● PROBLEM STATEMENT: Starting with the line that contains "带两个按钮的 SwiftUI 警报代码 iOS13" and going on through the end of the entries, write those lines out again, substituting "按键" for "按钮" and leaving everything else unchanged.
[Opening AVAILABLE RECORDS section]
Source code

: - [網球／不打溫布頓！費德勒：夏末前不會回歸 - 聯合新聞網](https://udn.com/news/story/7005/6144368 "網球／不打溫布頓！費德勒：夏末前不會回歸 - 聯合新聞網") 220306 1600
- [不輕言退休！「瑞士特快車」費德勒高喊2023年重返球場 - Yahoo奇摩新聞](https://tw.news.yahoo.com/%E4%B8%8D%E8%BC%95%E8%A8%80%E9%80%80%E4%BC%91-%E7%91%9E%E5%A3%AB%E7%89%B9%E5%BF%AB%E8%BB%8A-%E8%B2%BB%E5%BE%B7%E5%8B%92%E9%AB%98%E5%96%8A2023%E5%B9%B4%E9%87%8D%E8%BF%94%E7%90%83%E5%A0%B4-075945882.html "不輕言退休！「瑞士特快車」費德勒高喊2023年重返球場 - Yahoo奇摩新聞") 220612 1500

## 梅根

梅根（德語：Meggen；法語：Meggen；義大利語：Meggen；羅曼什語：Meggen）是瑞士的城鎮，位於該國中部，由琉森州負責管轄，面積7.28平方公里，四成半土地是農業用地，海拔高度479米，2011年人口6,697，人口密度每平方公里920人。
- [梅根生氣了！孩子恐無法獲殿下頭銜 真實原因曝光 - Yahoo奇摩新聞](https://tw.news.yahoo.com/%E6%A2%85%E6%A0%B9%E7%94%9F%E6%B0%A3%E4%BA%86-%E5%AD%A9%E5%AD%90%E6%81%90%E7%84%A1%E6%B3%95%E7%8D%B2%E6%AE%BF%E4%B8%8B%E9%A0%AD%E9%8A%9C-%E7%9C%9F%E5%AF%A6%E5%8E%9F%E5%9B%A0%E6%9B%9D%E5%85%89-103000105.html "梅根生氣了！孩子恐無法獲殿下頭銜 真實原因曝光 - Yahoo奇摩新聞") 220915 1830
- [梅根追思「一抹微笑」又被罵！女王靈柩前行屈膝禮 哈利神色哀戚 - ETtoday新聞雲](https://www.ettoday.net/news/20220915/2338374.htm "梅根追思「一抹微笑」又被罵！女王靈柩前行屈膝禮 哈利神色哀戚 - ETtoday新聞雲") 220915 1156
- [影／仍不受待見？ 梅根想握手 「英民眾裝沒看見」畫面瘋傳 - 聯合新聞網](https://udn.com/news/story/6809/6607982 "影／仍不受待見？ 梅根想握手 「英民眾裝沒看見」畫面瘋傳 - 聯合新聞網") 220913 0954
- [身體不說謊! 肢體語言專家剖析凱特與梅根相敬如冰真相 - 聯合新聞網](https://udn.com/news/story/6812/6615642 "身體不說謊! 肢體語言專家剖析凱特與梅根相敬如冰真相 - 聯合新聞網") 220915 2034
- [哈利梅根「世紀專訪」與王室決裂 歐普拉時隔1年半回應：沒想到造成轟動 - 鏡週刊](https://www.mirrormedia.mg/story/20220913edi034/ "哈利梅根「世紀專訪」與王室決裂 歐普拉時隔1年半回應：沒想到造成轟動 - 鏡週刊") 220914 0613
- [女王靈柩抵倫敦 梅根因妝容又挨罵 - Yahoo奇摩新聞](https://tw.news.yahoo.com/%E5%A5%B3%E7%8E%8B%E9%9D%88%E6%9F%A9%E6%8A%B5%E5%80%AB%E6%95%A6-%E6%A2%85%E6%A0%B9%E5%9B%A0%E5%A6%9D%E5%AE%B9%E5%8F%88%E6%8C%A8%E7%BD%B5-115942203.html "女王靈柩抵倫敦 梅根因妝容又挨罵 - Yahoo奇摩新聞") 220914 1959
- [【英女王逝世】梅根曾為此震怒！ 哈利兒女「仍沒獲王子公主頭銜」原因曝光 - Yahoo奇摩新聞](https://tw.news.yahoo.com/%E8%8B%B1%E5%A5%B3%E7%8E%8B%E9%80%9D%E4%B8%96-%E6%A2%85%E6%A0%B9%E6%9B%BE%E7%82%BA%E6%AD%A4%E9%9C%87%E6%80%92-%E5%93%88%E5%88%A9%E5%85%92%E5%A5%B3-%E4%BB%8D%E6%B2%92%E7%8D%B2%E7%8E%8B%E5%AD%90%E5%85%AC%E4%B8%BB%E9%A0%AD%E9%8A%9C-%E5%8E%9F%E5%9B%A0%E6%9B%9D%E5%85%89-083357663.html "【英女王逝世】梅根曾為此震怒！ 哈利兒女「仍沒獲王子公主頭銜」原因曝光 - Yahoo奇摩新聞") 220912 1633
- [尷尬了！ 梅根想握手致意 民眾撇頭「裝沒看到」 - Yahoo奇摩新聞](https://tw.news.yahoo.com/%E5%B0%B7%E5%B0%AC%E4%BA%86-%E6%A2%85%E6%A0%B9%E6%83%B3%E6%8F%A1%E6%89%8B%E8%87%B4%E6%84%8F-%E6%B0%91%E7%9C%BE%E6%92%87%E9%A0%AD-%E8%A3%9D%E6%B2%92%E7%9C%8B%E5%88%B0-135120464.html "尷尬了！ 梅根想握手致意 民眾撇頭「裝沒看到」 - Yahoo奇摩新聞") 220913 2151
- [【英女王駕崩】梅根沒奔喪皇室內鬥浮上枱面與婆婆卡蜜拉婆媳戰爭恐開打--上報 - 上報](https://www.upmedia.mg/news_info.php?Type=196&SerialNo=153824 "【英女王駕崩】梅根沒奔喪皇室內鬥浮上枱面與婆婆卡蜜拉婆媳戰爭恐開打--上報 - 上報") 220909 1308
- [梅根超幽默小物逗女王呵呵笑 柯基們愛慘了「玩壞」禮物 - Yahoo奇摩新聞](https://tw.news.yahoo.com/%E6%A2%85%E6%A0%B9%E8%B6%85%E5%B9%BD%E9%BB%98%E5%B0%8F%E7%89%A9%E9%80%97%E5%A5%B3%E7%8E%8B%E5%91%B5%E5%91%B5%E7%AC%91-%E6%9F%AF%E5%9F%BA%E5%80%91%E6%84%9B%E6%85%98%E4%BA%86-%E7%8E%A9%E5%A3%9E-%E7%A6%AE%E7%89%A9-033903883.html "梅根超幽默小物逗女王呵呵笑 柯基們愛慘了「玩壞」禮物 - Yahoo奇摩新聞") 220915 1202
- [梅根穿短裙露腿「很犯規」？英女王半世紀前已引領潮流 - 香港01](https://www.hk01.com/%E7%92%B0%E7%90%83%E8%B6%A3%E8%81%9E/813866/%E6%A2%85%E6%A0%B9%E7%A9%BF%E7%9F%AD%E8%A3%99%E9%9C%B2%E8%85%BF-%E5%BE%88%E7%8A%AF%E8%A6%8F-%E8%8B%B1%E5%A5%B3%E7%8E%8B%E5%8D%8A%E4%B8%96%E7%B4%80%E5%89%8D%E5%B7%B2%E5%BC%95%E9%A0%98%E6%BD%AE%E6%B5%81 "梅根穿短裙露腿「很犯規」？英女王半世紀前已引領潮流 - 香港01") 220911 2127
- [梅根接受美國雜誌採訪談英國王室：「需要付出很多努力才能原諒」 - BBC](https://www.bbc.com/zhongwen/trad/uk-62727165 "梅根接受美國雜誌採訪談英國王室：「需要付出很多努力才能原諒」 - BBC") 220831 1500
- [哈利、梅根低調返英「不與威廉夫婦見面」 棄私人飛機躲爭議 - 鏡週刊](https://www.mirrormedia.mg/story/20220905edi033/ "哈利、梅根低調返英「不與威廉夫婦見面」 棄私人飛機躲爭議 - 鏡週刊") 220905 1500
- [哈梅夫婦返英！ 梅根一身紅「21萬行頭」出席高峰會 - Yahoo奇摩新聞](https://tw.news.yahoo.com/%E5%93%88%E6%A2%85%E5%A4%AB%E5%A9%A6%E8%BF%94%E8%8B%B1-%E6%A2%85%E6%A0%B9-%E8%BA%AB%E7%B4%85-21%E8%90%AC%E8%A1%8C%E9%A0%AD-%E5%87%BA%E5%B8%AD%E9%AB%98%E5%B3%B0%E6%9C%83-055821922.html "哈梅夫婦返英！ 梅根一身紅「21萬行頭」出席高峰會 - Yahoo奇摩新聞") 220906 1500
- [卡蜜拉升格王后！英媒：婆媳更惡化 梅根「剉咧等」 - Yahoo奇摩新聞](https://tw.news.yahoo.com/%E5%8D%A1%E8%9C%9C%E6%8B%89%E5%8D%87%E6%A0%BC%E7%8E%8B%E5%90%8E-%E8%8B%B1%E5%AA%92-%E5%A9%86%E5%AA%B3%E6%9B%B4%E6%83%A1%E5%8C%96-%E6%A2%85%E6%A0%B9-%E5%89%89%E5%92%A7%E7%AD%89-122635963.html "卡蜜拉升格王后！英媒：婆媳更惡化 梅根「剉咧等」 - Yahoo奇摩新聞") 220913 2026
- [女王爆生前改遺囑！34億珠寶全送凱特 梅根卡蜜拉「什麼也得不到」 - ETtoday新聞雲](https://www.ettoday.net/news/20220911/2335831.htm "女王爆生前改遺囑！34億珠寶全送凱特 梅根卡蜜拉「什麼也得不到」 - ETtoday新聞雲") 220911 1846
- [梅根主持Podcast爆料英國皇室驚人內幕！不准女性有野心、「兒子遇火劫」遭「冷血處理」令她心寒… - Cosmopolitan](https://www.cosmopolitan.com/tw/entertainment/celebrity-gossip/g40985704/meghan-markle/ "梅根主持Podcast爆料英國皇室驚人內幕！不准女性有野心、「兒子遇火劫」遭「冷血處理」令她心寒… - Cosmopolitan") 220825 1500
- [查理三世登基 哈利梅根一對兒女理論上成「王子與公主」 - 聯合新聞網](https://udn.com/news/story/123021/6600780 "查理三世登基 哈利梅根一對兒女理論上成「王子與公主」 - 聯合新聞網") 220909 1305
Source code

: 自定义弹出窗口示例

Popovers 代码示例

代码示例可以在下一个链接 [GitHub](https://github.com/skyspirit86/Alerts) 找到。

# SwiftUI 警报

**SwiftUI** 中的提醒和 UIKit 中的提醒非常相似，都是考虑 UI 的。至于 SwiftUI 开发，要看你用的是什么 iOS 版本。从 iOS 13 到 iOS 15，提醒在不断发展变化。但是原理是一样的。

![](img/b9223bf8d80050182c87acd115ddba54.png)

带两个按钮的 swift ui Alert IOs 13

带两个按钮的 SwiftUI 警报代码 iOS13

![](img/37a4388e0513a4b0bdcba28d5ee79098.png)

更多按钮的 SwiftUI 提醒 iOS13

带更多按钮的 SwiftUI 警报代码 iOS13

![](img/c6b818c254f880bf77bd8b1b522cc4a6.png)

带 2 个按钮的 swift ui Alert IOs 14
[Closing AVAILABLE RECORDS section]
● ANSWER:
带两个按键的 SwiftUI 警报代码 iOS13

![](img/37a4388e0513a4b0bdcba28d5ee79098.png)

更多按键的 SwiftUI 提醒 iOS13

带更多按键的 SwiftUI 警报代码 iOS13

![](img/c6b818c254f880bf77bd8b1b522cc4a6.png)

带 2 个按键的 swift ui Alert IOs 14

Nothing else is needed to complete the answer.